O estigma associado ao vírus HIV na sociedade brasileira
Enviada em 10/06/2022
São Tomás de Aquino defendeu que todas as pessoas precisam ser tratadas com a mesma importância. Porém, a questão do estigma associado ao vírus HIV contraria o ponto de vista do filósofo, uma vez que, no Brasil, esse grupo é vítima de discriminação constante. Nesse sentido, destacam-se dois aspectos importantes: a falta de conhecimento e a lenta mudança de mentalidade social.
Em primeira análise, a falta de conhecimento mostra-se como um dos desafios na resolução da problemática. Nesse prisma, o filósofo Schopenhauer defende que os limites do campo de visão de uma pessoa determinam seu entendimento a respeito do mundo. Isso justifica o preconceito ainda esxistente com pessoas portadores do HIV, já que por muitos anos foram propagadas informaçãoes falsas a respeirto da doença. Consequentemente sem o acessoa à informação séria sobre o assunto, essas pessoas continuaram sendo excluidas perante a sociedade, o que dificulta a erradicação do problema.
Além do mais, ressalta-se que a lenta mudança na mentalidade social também configura-se com um entrave no que tange à questão dos desafios para combater o estigma associado ao vírus da Imunodeficiência Humana. Conforme Durkheim, o fato social é a meneira coletiva de pensar. Sob essa lógica, é possível perceber, que as pessoas são influenciadas pelo meio coletivo, uma vez que,cresceram inseridas em um contexto social opressor.
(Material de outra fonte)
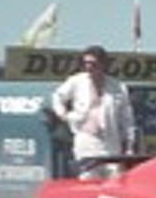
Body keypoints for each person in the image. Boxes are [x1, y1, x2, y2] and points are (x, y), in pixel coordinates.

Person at [51, 45, 136, 178]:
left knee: (114, 180)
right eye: (86, 63)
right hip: (86, 140)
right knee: (88, 180)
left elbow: (127, 119)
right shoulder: (76, 81)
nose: (89, 67)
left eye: (93, 63)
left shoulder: (118, 87)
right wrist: (64, 115)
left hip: (111, 143)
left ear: (103, 64)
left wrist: (129, 144)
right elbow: (58, 97)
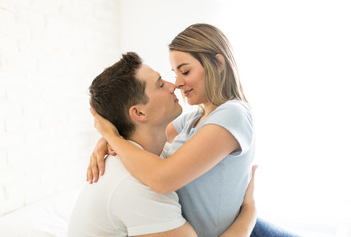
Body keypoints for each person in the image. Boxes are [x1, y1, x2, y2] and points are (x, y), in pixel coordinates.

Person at [88, 24, 298, 237]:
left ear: (217, 63)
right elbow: (144, 136)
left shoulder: (233, 114)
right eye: (175, 73)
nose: (177, 83)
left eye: (185, 71)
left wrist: (112, 136)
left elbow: (163, 179)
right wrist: (108, 140)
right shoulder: (193, 119)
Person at [68, 52, 257, 237]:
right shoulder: (138, 183)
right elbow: (160, 179)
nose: (173, 85)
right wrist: (249, 212)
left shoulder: (156, 156)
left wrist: (110, 137)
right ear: (140, 113)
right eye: (160, 84)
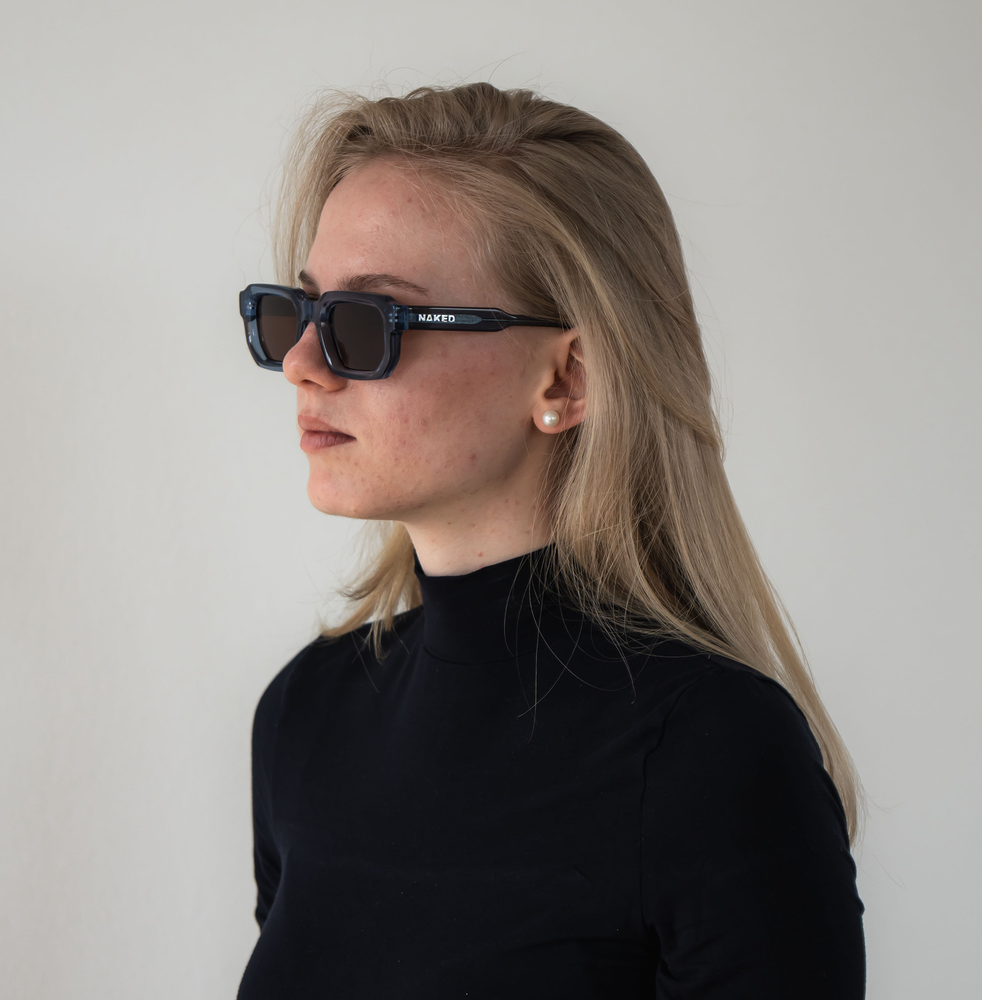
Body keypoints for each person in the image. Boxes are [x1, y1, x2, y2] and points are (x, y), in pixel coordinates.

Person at [235, 83, 866, 999]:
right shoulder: (305, 715)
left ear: (567, 379)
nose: (300, 364)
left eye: (367, 323)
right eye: (297, 312)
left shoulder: (712, 754)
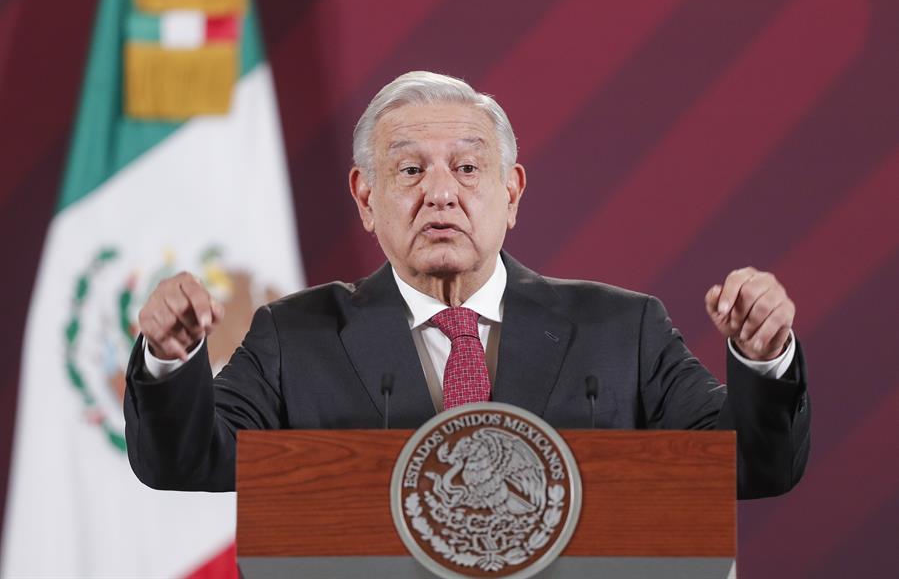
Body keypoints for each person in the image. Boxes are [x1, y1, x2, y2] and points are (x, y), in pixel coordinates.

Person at [125, 71, 809, 499]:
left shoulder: (619, 331)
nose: (441, 194)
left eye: (467, 168)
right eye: (410, 171)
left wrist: (762, 357)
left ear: (511, 192)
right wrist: (169, 360)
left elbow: (748, 468)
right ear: (366, 198)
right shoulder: (294, 338)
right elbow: (184, 461)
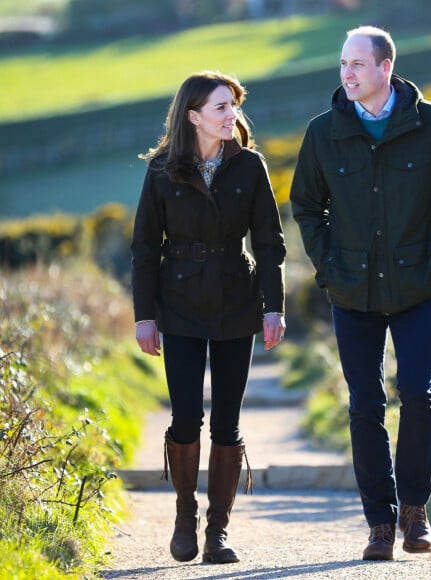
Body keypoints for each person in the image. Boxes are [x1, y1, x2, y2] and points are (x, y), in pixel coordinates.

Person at [290, 26, 431, 561]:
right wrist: (328, 269)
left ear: (385, 67)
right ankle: (379, 523)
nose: (346, 74)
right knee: (364, 404)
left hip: (419, 288)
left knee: (418, 396)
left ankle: (415, 513)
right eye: (342, 64)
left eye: (356, 64)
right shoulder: (323, 133)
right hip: (351, 293)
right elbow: (306, 205)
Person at [131, 71, 286, 565]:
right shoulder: (161, 170)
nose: (231, 115)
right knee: (184, 417)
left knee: (227, 420)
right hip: (177, 307)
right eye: (221, 107)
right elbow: (142, 250)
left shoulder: (252, 167)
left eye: (234, 106)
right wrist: (144, 316)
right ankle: (183, 514)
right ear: (193, 115)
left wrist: (273, 306)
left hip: (236, 302)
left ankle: (217, 532)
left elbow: (269, 244)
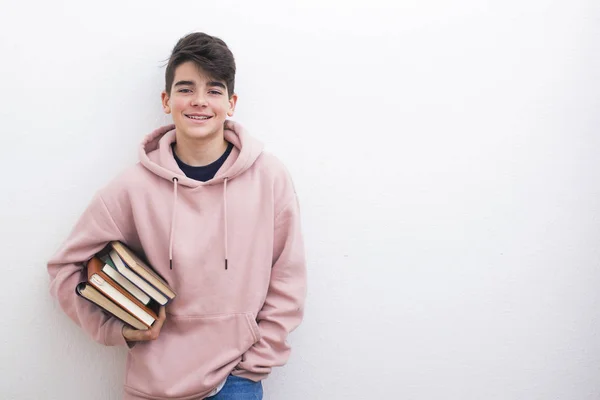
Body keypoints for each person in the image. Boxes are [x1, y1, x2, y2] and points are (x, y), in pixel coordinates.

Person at [47, 32, 307, 400]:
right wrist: (116, 330)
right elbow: (65, 269)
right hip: (155, 384)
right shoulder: (131, 188)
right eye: (186, 89)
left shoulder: (269, 178)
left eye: (214, 90)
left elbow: (288, 276)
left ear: (231, 103)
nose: (199, 101)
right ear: (166, 100)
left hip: (236, 380)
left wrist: (257, 358)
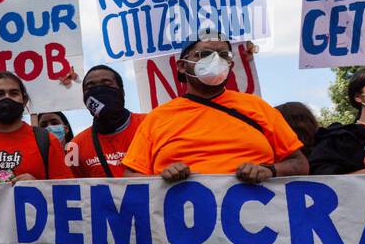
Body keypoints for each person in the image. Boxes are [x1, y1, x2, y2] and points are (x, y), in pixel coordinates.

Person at [121, 32, 309, 183]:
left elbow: (300, 163)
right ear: (182, 66)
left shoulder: (258, 107)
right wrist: (160, 179)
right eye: (204, 54)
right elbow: (129, 176)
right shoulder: (157, 117)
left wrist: (269, 170)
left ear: (230, 64)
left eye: (223, 55)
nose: (215, 60)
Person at [69, 65, 146, 178]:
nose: (99, 89)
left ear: (122, 92)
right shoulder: (73, 147)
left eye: (107, 83)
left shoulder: (150, 124)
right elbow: (69, 188)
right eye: (90, 86)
Consoante a isso a tendência é adotar esse comportamento de aversão as pessoas com HIV que sempre foram vistas como “nogentas” na socidade , o que torna sua solução ainda mais complexa.
Torna-se imperativo, então, desenvolver medidas que ajam sobre o problema. Para que isso ocorra, o MEC juntamente com o Ministério da Cultura devem desenvolver palestras em escolas a serem webconferenciadas nas redes sociais desses orgãos, por meio de entrevistas com vítimas do problemas e especialistas no assunto, com o obejetivo de trazer mais lucidez sobre o tema. Além disso, nesses eventos, é preciso discutir a importância do conhecimento e da busca de informações sérias no combate ao estigma associado ao HIV no Brasil, a fim de erradicar esse problema. Por fim, é preciso que a comunidade brasileira olhe com mais empatia para problemática.